The [other] pig says, “The Prince will not die. Having constructed a funeral pyre (saeyak), the Prince will mount on it. Water-thirst having come, he will tell his wife to bring water,” it said. “She having gone, when she is bringing the water she will slip and fall and will die,” it said.
He having constructed the funeral pyre, when the Prince mounted on it a water-thirst came. He told his wife to bring water. She went [to the tank for it], and having gone slipping through the amount of the weight, she fell in the water and died. Having put his wife on the pyre and burnt her, afterwards he went home.
This story affords an illustration of a common belief in Ceylon, that cobras sometimes pair with rat-snakes. The Prince is evidently thought to have acted in a becoming manner in refusing to give the milk to the female cobra when she was improperly associating with the rat-snake during the absence of her mate.
Regarding the drinking of milk by cobras, mention is made in the Jātaka story No. 146 (vol. i, p. 311) of an offering of milk, among other things, made to Nāgas. Dr. Chalmers Mitchell, F.R.S., the Secretary to the Zoological Society, has been good enough to reply as follows to my inquiry regarding the drinking of milk by cobras:—“I have not myself seen Cobras drinking milk, but I am sure that they will do so, and I see no reason to doubt it, as certainly many other snakes will drink milk.”
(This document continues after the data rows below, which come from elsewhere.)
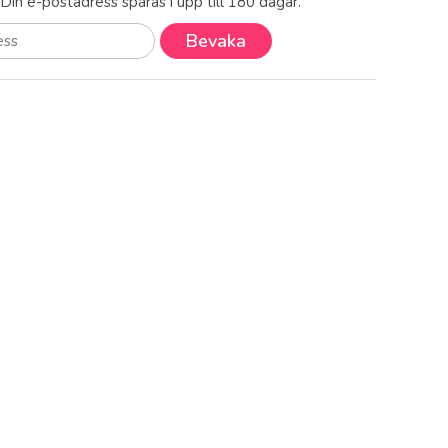
! Din e-postadress sparas i upp till 180 dagar.
Bevaka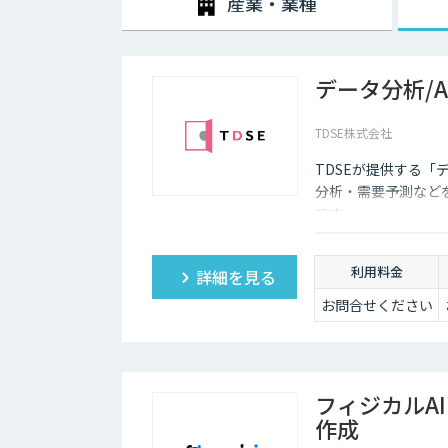
産業・業種
データ分析/
TDSE株式会社
TDSEが提供する「
分析・需要予測など
です。
利用料金
詳細を見る
お問合せください
フィジカルA
作成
In Cinq Cents Contes et Apologues (Chavannes), vol. i, p. 382, there is a story the first part of which is a variant of this one, the latter part being a variant of the tale which follows. The daughter of a Nāga King was beaten by a cow-herd, and complained to her father that the King of the country had done it. The Nāga went at night as a snake, and while under the King’s bed heard him tell the Queen that he had saved the girl from the cow-herd. Next day the Nāga appeared before the King, offered to fulfil any wish of the King’s, and at his request gave him the power of understanding the speech of all animals, informing him that he must be careful to let no one know of it (or, as the translator added in a note, the penalty would be death).
When the King afterwards laughed on hearing the talk of some butterflies about their food, the Queen vainly asked the reason. After this occurred three times the Queen threatened to kill herself. The Nāga, to save the King, by its magic power caused hundreds of sheep to cross a river in his presence. When the ram refused to return for a ewe she threatened to commit suicide, and reminded him that the King was about to lose his life because of his wife. The ram replied that the King was a fool to perish for the sake of his wife, and that the ewe might die, he had others. The King reflected that he had less wisdom than the ram, and when his wife again threatened to kill herself told her that she was free to do so; he had many wives and did not need her.
In Folklore of the Santal Parganas (collected by Rev. Dr. Bodding), p. 394, a cow-herd who had relieved a Bonga (deity) of a heavy stone which had been placed on him, received from him the power to understand the language of ants. To give him this knowledge the Bonga merely blew into his ear. One day, when the man laughed heartily on hearing two ants abuse each other over a grain of rice, his wife insisted on being told the cause. On his telling her he lost the power conferred on him.